A chemistry problem by Asif Anvar

Given/Known:

$P = 1 atm$

$T = 300 K$

$\rho = 5 \frac{mg}{cm^3}$

The first thing we need to do is make sure the numbers we'll be using are in the right units. Since P is in atm and T is in K, we'll need to use the gas constant R in units of L atm/mol K.

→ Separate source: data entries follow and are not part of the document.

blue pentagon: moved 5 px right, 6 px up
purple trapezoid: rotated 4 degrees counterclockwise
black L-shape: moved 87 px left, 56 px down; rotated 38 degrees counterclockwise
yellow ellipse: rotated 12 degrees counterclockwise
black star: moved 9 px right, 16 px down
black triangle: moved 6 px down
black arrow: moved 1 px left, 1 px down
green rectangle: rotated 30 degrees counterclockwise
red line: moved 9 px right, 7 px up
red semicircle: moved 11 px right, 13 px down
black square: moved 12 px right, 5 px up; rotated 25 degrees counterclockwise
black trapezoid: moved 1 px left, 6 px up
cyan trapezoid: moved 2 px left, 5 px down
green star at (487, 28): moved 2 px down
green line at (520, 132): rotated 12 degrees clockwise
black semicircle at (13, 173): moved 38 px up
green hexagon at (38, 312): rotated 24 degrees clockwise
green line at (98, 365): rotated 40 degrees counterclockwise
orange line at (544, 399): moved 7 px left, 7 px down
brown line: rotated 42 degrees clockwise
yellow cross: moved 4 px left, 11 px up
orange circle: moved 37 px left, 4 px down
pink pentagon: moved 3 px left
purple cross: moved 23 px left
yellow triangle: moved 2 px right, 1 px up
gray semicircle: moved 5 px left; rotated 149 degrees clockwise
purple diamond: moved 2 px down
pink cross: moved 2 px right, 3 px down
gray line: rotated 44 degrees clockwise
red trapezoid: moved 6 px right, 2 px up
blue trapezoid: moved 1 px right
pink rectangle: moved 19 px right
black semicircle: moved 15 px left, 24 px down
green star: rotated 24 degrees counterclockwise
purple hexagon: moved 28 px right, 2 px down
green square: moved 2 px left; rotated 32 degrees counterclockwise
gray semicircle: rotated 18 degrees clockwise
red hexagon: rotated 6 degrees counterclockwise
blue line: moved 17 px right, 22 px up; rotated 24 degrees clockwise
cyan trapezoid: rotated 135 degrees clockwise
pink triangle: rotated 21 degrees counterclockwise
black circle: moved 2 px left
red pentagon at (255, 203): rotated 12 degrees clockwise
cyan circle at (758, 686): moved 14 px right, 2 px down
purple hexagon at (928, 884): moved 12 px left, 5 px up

$R = 0.08206 \frac{L*atm}{mol*K}$

Also, we need to convert the density $\rho$ . Since we're using Liters, and since $\frac{mg}{cm^3} = \frac{g}{L}$ , it would make sense to convert $\rho$ from $\frac{mg}{cm^3}$ to $\frac{g}{L}$ . Since they're equivalent to each other, we still have:

$\rho = 5 \frac{g}{L}$

So now that we know those values, the next step is to arrange the ideal gas formula into an equation we can solve with the variables we have.

$PV=nRT$

Knowing that $n=\frac{m}{M}$ , and $\rho=\frac{m}{V}$ , we can rearrange the formula above like this:

$PV=\frac{m}{M}RT$ $\rightarrow$ $MP=\frac{m}{V}RT$ $\rightarrow$ $MP=\rho RT$

We can now plug our variables into $MP=\rho RT$ to solve for the molar mass, M:

$\text{ M} * (1 \text{atm} ) = (5 \frac{g}{L}) (0.08206 \frac{\text{ L*atm}}{\text{ mol*K}}) (300 \text{K}$ )

$\Rightarrow$ $M = 123.09 \frac{g}{mol}$

Now that we know the molar mass of the sample, we can divide it by the molar mass of 1 mole of acetic acid to find how many moles of acetic acid are in the sample.

Dividing the molar mass of the sample $M = 123.09 \frac{g}{mol}$ by the mass of 1 mole acetic acid is $60.052 \frac{g}{mol}$ gives us…

$\frac{123.09}{60.052} \approx 2 \text{ mols}$

Therefore, there must be 2 moles of acetic acid in the sample.